Text:
--- BEGIN ---

Newcomer’s Guide to Capitals Hockey

Photo courtesy of
courtesy of ‘Ghost_Bear’

After attending the Predators – Capitals game on Saturday with a friend new to hockey, I came to a sudden realization. The Capitals are pretty much the only local pro team that is resisting the giant sewer of suckitude. With their winning ways, it’s an easy bandwagon to jump on, something I pointed out first last spring.

To that end, we’ve got some new fans showing up at the Verizon Center (I still refuse to stoop to calling it “the Phone Booth”) to cheer on the Capitals. So why not lay out some ground rules and info for you newcomers to the great game of hockey? Besides, it’s a good refresher course for out out-of-town visitors and rabid fans in general.

I give you the “Unofficial Guide to the Washington Capitals Fan Code of Conduct.”

Photo courtesy of
‘Ovechkin in the Spotlight’
courtesy of ‘clydeorama’

1.) Ovechkin is #8. “Ovie” is an acceptable nickname, as is “the Russian Machine” (at least, according to the creepy animation that played on the scoreboard Saturday night). When he’s on the ice, you won’t do bad to just watch him the whole time. Otherwise, you may blink and miss some highlight moves, a great goal celebration or a crushing hit.

2.) It is acceptable to roar “RED!” and “O!” during the playing of the national anthem.

3.) Unless you’re really secure in your fandom for the rival team, don’t go wearing their jersey or licensed apparel to the game. You will (most likely) be ridiculed the entire game, especially if you’re a fan of the Penguins, the Flyers or the Hurricanes.

3a.) If you are ridiculed, don’t be afraid to give it back. Stand up for your team, man! But don’t be a jerk about it. And please, come up with something better than “Your momma has buck teeth!” (Yes, that was the sum response of one lonesome Predator fan on Saturday.)

3b.) If you don’t own / can’t afford Caps paraphernalia, that’s okay. Just wear something red. The ownership just likes seeing a sea of red from their luxury boxes.

3c.) Don’t be a dork and wear a jersey from another team that’s not even in the building. I mean seriously, come on. Most newcomers won’t even recognize the logo, and die-hards will just laugh at your back – or point and laugh when you show up on the jumbo-tron dancing stupidly during “DanceCam.” [Exception: Hershey Bears jerseys are acceptable, since they’re the primary ‘farm team’ for the Caps.]

Photo courtesy of
courtesy of ‘clydeorama’

4.) If you choose to join in the raucous teasing of out-of-town fans, refrain from swearing obscenities at the top of your lungs. Seriously. Parents bring kids to these games. Otherwise, you’re just showing yourself to be a drunken lout deserving of ejection.

--- END ---

Tasks for this exercise:
A: For each statement, say whether it agrees with the Capitals fan guide, and quote the exact words that decide it: (i) The writer calls the arena "the Phone Booth." (ii) Hershey Bears jerseys are acceptable at Capitals games. (iii) Ovechkin wears number 8.
B: Name every hockey team mentioned in the Capitals fan guide.
C: Carry on the Capitals fan guide, starting right after its last item.
The entries that follow are separate material and are not connected to the Capitals fan guide.

Data:

--- BEGIN ---

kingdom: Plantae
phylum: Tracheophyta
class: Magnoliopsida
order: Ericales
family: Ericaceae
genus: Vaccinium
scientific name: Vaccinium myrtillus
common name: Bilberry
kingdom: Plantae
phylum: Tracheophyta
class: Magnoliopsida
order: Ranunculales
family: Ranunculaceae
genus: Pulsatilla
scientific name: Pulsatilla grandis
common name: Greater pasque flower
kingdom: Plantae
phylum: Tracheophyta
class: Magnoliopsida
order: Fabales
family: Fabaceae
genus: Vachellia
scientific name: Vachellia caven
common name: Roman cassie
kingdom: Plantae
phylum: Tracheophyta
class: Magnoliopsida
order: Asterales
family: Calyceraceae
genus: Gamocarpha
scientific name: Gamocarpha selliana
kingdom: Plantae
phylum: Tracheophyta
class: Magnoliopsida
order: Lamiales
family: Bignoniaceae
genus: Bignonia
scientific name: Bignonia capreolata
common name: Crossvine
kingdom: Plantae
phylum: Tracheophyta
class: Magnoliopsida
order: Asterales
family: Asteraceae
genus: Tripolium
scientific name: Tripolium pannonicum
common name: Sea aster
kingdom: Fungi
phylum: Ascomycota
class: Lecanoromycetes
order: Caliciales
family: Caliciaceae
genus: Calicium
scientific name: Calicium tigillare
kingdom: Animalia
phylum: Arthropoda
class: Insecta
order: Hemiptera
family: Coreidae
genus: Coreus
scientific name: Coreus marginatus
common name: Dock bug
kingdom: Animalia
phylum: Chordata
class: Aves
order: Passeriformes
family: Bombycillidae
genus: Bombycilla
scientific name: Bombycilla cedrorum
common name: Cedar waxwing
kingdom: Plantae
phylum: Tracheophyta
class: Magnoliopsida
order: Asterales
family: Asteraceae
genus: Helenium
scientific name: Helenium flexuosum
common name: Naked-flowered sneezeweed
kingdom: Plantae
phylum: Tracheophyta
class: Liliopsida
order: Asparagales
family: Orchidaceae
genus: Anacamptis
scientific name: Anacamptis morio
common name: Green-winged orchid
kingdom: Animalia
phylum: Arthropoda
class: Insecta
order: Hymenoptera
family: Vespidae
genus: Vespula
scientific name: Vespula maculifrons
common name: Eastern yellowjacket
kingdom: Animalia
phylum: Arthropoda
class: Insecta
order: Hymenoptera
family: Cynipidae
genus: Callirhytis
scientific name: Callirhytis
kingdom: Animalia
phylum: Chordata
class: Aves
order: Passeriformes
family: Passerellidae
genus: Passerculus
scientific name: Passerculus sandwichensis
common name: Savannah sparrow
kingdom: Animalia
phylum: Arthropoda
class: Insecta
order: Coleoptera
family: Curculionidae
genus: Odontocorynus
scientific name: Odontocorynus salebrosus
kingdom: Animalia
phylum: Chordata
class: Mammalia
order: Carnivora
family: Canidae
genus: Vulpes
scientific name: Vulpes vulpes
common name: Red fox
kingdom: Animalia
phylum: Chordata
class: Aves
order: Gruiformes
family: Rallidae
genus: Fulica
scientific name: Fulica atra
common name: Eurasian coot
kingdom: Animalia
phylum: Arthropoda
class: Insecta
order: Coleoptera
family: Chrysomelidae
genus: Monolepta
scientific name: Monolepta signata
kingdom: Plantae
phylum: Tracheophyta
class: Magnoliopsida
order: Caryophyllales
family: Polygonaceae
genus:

--- END ---

Answers in order:
A:
(i) No: "I still refuse to stoop to calling it “the Phone Booth”"
(ii) Yes: "Hershey Bears jerseys are acceptable, since they’re the primary ‘farm team’ for the Caps."
(iii) Yes: "Ovechkin is #8."

B: Capitals, Predators, Penguins, Flyers, Hurricanes, Hershey Bears

C:
5.) It is acceptable to boo the opposing team – especially their stars – throughout the game, or until your voice gives out.

6.) If you need to visit the little boys – or girls – room, wait until a TV timeout to get up. There’s usually two a period, marked when a little red light above the (if you’re facing it) left-side penalty box. The TV time out is a 90 second stoppage in play, plenty of time for you to get out of your seat and head to the bathroom. This keeps you from standing in people’s way while the game is in progress, possibly annoying others around you. When you come back, the usher will let you know when it’s okay to head back to your seat.

Photo courtesy of
‘Proud to Be a Caps Fan’
courtesy of ‘clydeorama’

7.) Contrary to ornery old-time hockey fans, you do not need to know what the old conference names were, how the +/- rating works for players or what constitutes ‘icing’ in order to enjoy the game. (If you DO know these things, congratulations – you’re clearly not a ‘new’ fan to hockey.)

8.) There is not a fight every five minutes in hockey. You’re lucky to see a fight a game, actually. Unless the Caps are playing the Rangers, Flyers, Penguins or Hurricanes, that is.

9.) It’s SEMIN. Not that other word that is one letter off.

10.) You are allowed to praise Jose Theodore if the team is winning and then dis him loudly when the Caps are losing. It’s okay, he’s used to it.

Photo courtesy of
‘Mighty Mites!’
courtesy of ‘Ghost_Bear’

11.) Cheer like mad for the Mighty Mites game between the first and second period, and give a standing ovation to the military personnel honored at each game.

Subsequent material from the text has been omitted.